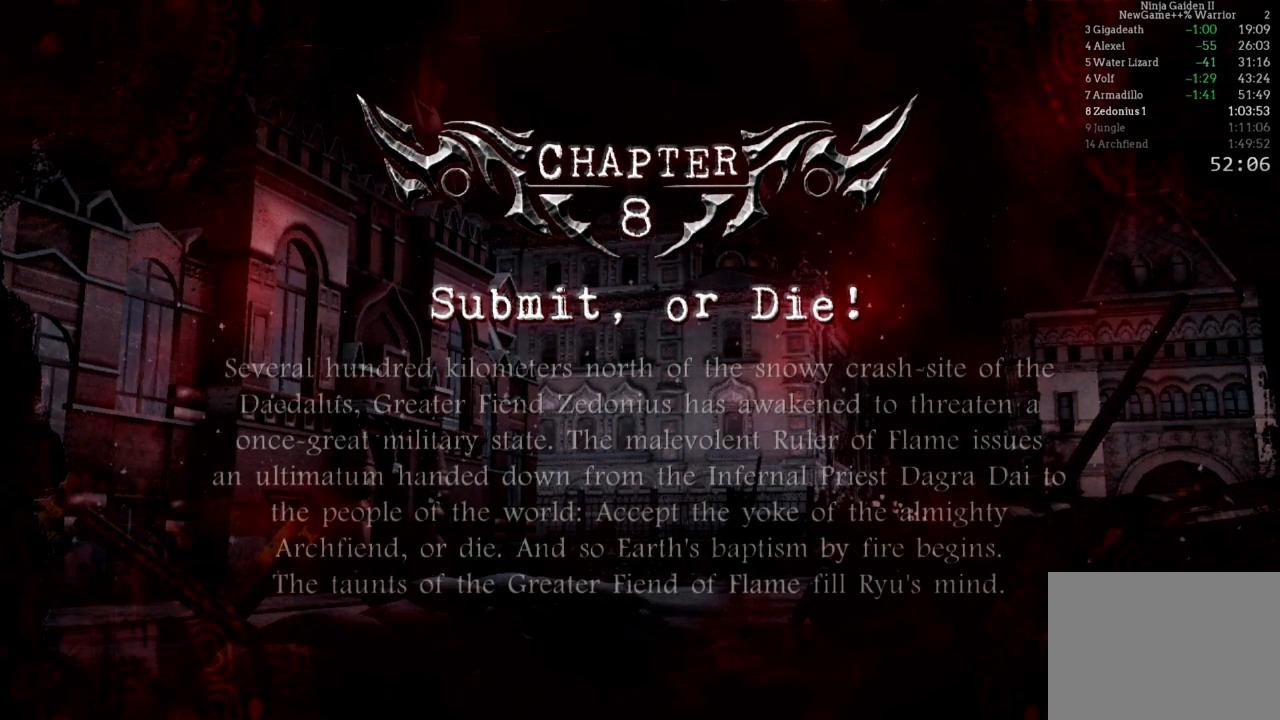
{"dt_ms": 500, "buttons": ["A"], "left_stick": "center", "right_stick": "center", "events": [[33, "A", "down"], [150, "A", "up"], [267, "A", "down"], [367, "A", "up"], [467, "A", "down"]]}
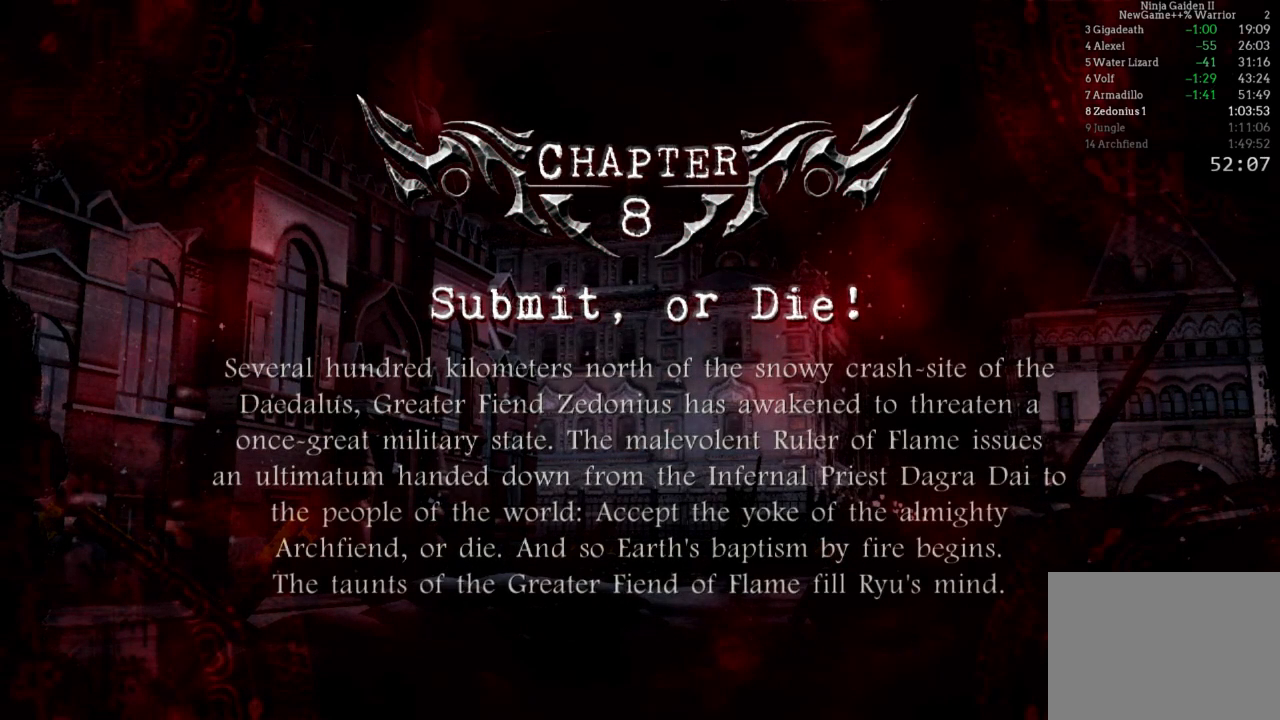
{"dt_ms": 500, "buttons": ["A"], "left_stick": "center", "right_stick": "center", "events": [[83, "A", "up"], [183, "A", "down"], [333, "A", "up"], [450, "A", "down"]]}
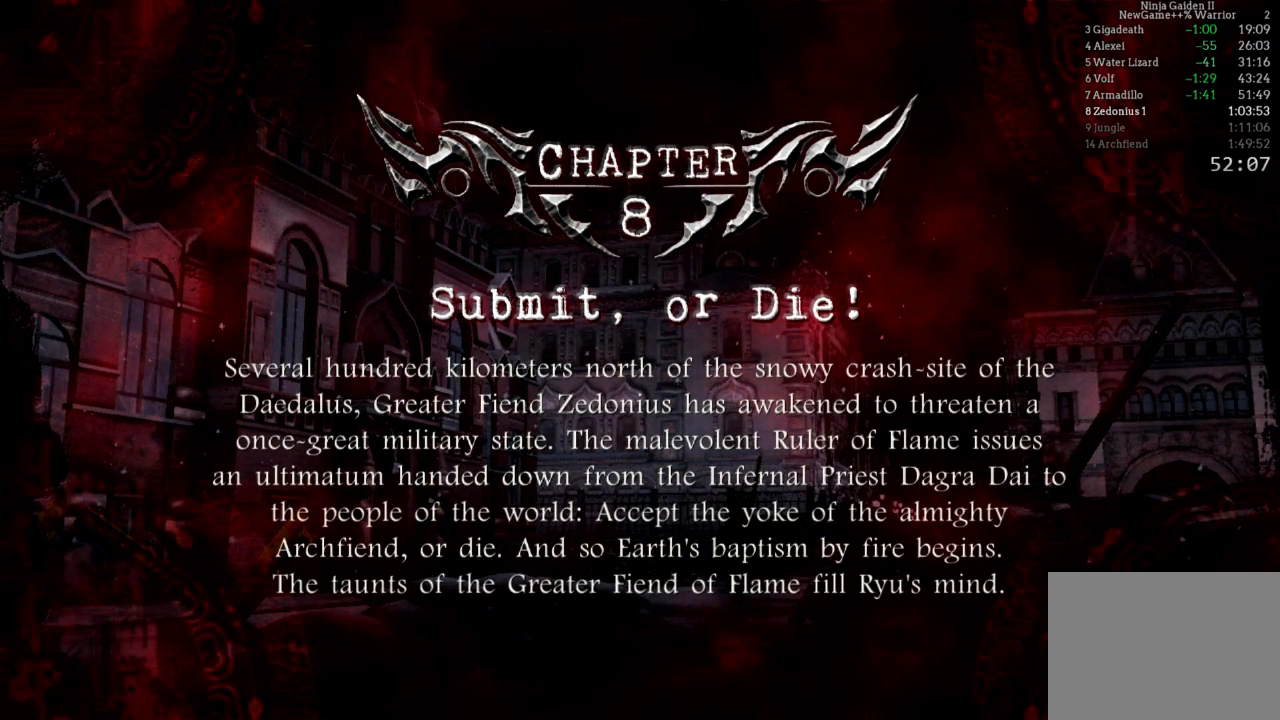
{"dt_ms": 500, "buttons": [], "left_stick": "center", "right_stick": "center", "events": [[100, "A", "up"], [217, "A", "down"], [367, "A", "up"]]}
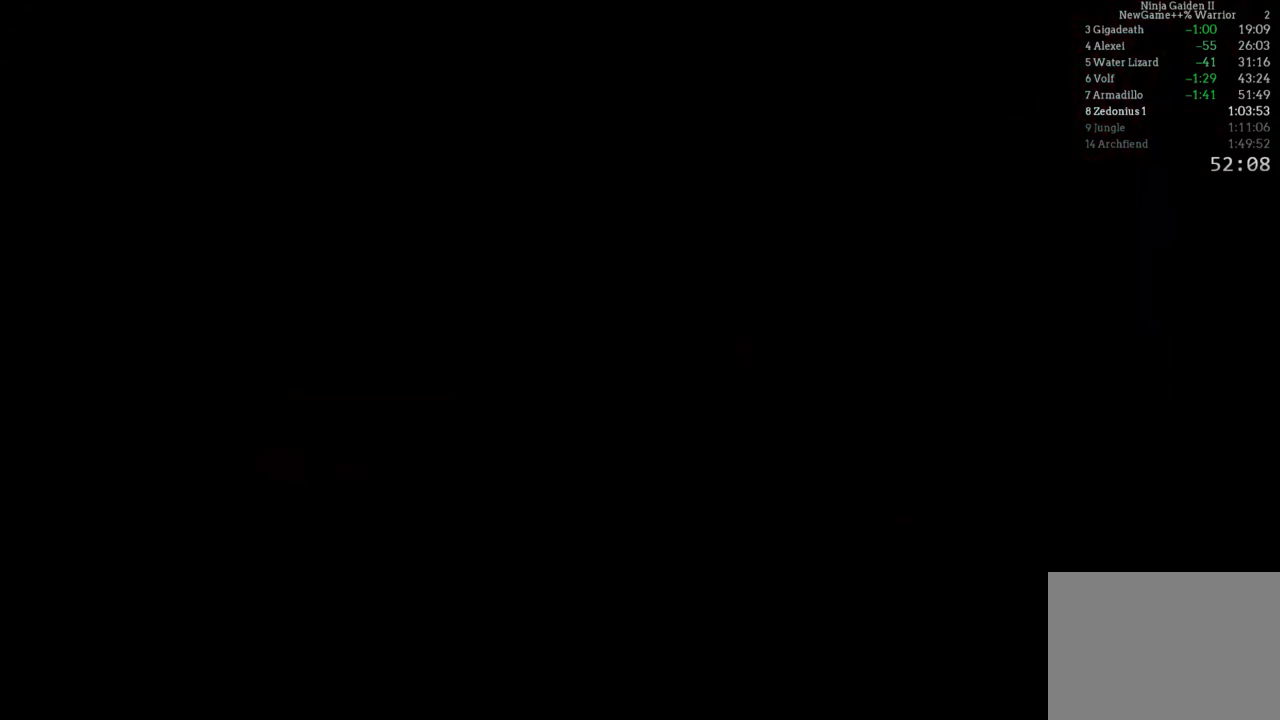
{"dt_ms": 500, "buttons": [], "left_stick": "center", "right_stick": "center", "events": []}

--- WORK TO COMPLETE ---
Across the whole listing above, count each line in which the string "down" occurs; respond with that number only.

--- RESPONSE FOR THIS EXERCISE ---
3